Most airlines may go bust in late May due to flight cancellations and the drop in passenger numbers caused by the COVID-19 pandemic, analysts at the Center for Aviation (CAPA) said Monday.
“With the impact of the new coronavirus and multiple travel measures by governments around the world, many airlines are likely already in technical bankruptcy, or have at least substantially defaulted on their debt obligations,” CAPA, based in Sydney (Australia).
CAPA, a private body that studies the aviation sector, noted that outside of China, large airlines have lost up to 50% of their value in the stock markets.
Regarding Chinese airlines, the agency specified that they have only lost just over 10% of their market value thanks to government support and despite the fact that the number of passengers fell by 84.5% in February in the Asian giant.
“Liquid reserves are falling rapidly with fleets on the ground and the flights they operate are far less than half,” CAPA said, adding that the cancellations far outweigh the reserves.
CAPA criticized the poor coordination of governments and, in particular, regretted the decision of the President of the United States, Donald Trump, to cancel flights from Europe.
“It did not even inform its European partners in advance, let alone consult with any of them.
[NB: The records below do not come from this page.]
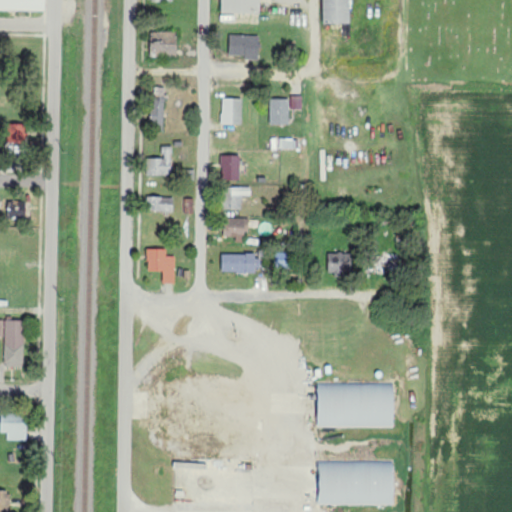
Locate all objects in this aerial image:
road: (27, 24)
road: (313, 37)
park: (458, 41)
building: (164, 44)
building: (244, 46)
road: (264, 74)
building: (296, 102)
building: (158, 108)
railway: (94, 110)
building: (232, 111)
building: (280, 111)
road: (129, 147)
road: (203, 148)
building: (160, 164)
building: (231, 167)
road: (25, 179)
building: (165, 204)
building: (17, 208)
building: (235, 229)
road: (49, 255)
building: (240, 263)
building: (162, 264)
road: (248, 293)
building: (11, 341)
railway: (88, 366)
road: (287, 383)
road: (23, 387)
road: (126, 403)
building: (356, 405)
building: (15, 426)
building: (357, 482)
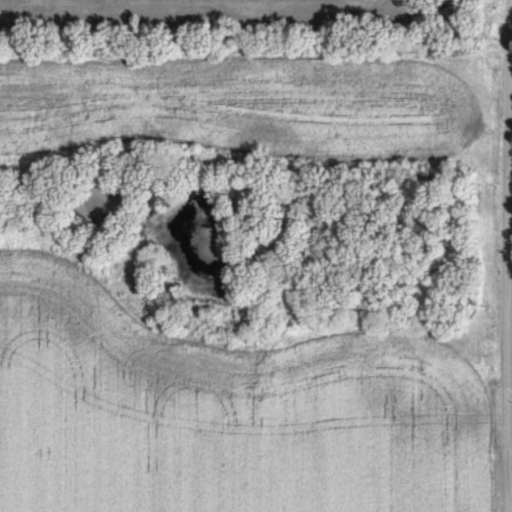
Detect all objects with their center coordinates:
road: (508, 258)
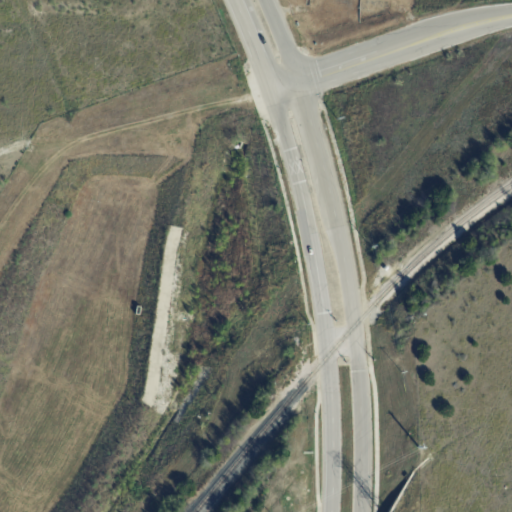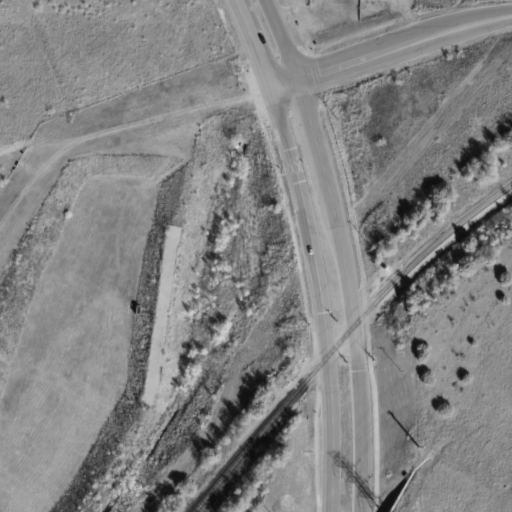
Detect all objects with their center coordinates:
road: (486, 21)
road: (284, 39)
road: (252, 44)
road: (380, 52)
road: (287, 84)
road: (320, 152)
road: (320, 297)
railway: (342, 337)
road: (352, 368)
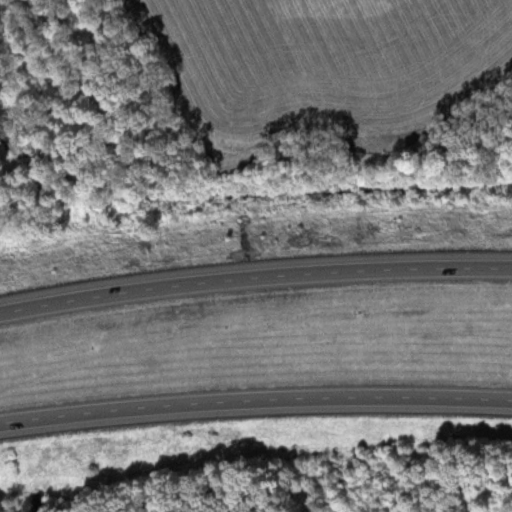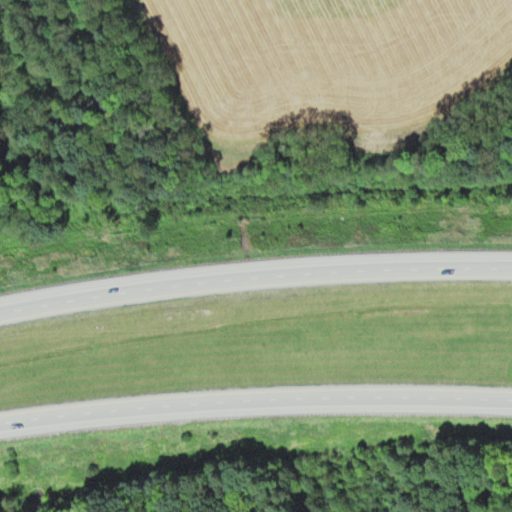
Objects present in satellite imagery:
road: (254, 282)
road: (255, 405)
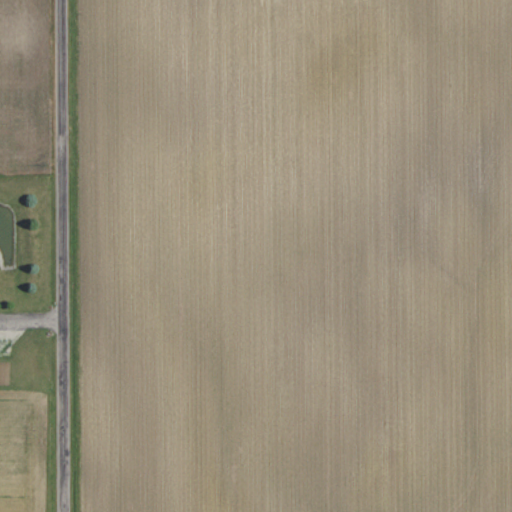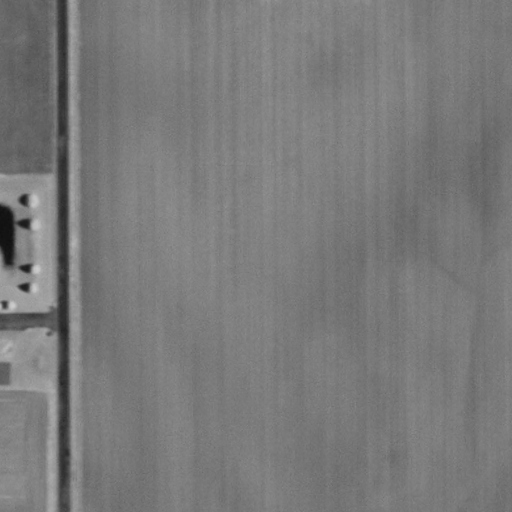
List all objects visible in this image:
road: (67, 255)
road: (34, 320)
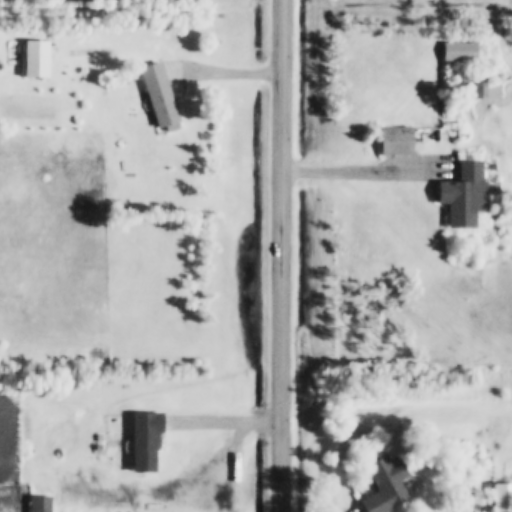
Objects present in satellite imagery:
building: (39, 58)
building: (482, 87)
building: (161, 95)
building: (399, 142)
building: (466, 195)
road: (285, 256)
building: (148, 442)
building: (503, 497)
Other governments have done a little better,” the agency said.
In this sense, he called for greater coordination between governments and airlines, recalling that the “nationalist” strategy will be “catastrophic” for the airline sector and, indirectly, for tourism.
“Tourism and the travel industry (…) have contributed to the formation of 20% of new jobs in recent years, mainly in developing countries,” says the note.
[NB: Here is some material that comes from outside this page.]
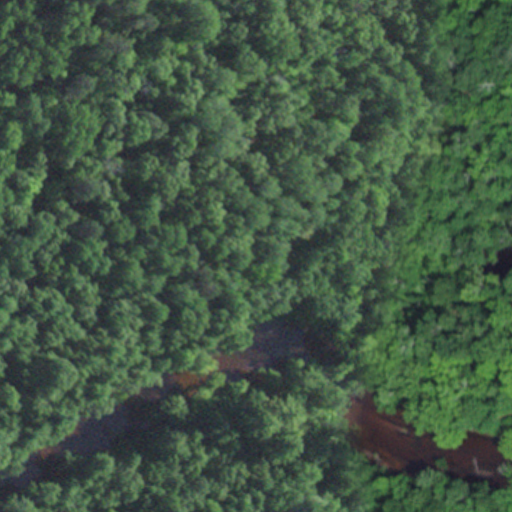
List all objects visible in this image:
river: (255, 358)
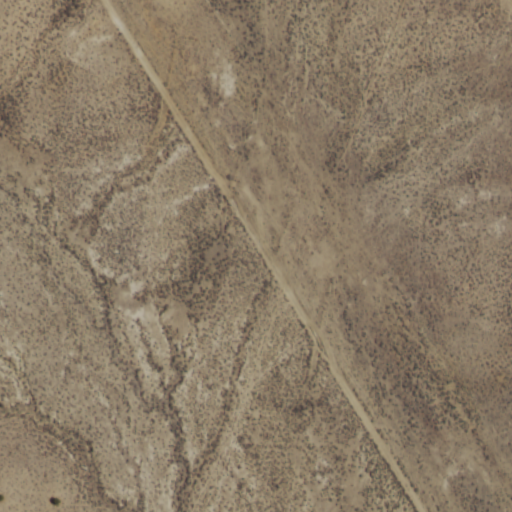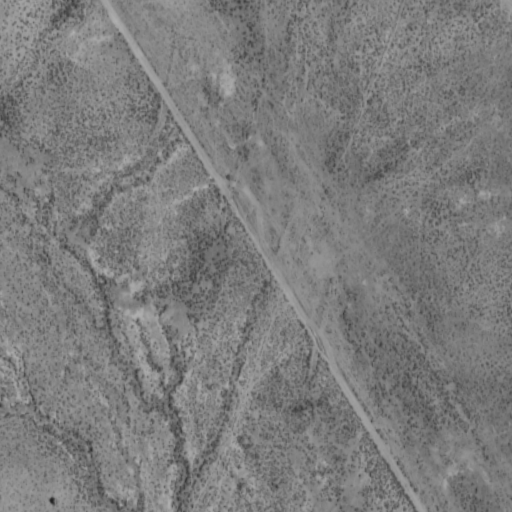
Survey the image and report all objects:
road: (261, 255)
The group defended that aviation is the best sector for governments to start coordination and asked that they not wait for the sector to be “in ashes”.
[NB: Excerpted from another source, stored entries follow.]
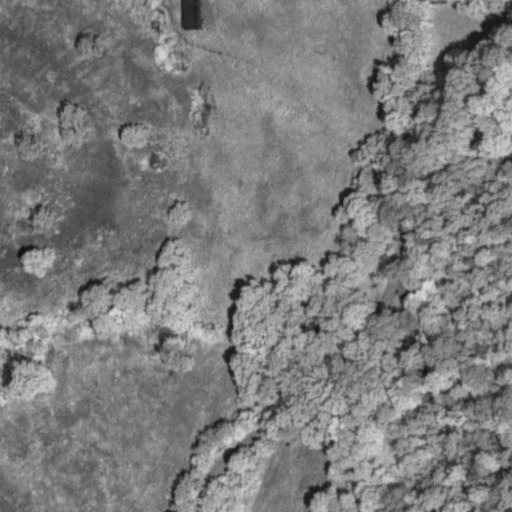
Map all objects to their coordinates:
building: (201, 13)
road: (448, 259)
road: (302, 441)
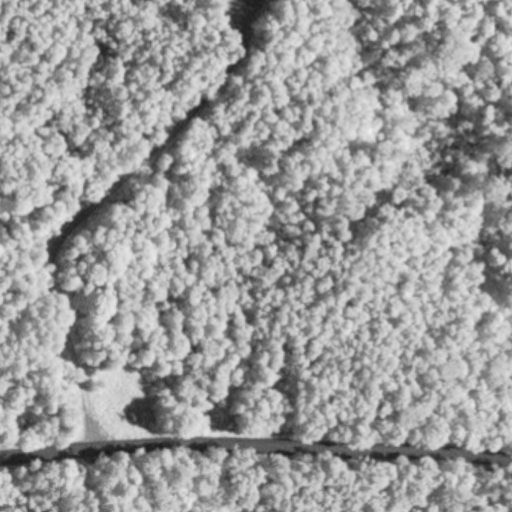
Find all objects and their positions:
road: (255, 455)
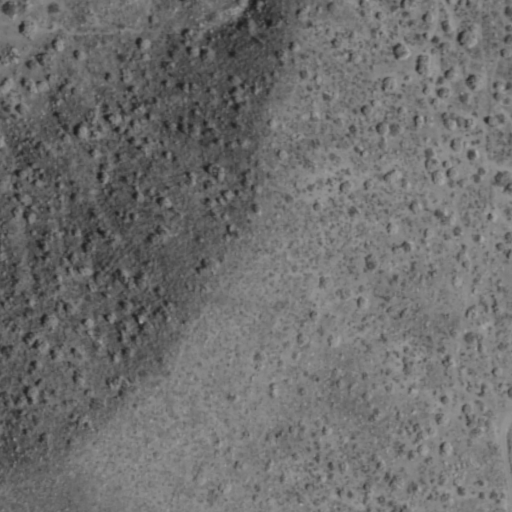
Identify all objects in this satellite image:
road: (504, 449)
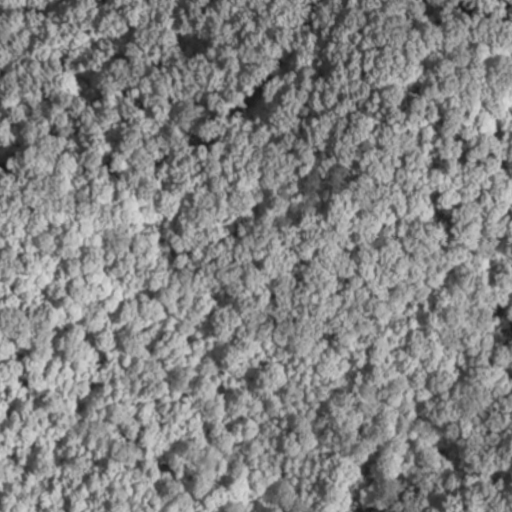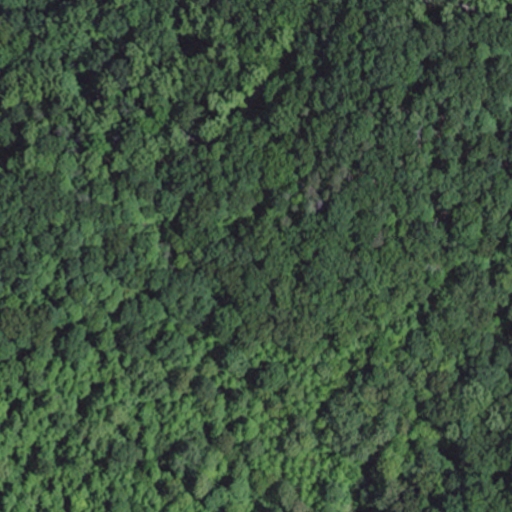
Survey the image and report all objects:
road: (258, 84)
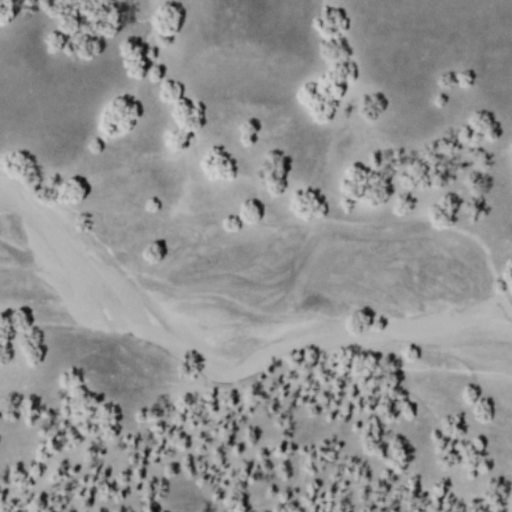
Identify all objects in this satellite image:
river: (224, 346)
CAPA’s forecast comes on the same day that the shares of major European airlines slumped in the trading session, hit by travel restrictions, causing demand to drop.
Those affected include Lufthansa and IAG – made up of British Airways (BA), Iberia, Vueling and Aer Lingus and which plans to buy Air Europa.
On Monday, New Zealand airline Air New Zealand announced that it will reduce its capacity by 85% in the coming months and will keep operations to a minimum so that New Zealanders can return to their country and maintain links with Asia and the United States.
Last week, Australian airline Qantas announced a 23 percent reduction in its international flights for the next six months in response to falling demand due to the rapid spread of COVID-19 in Asia, the United States and Europe.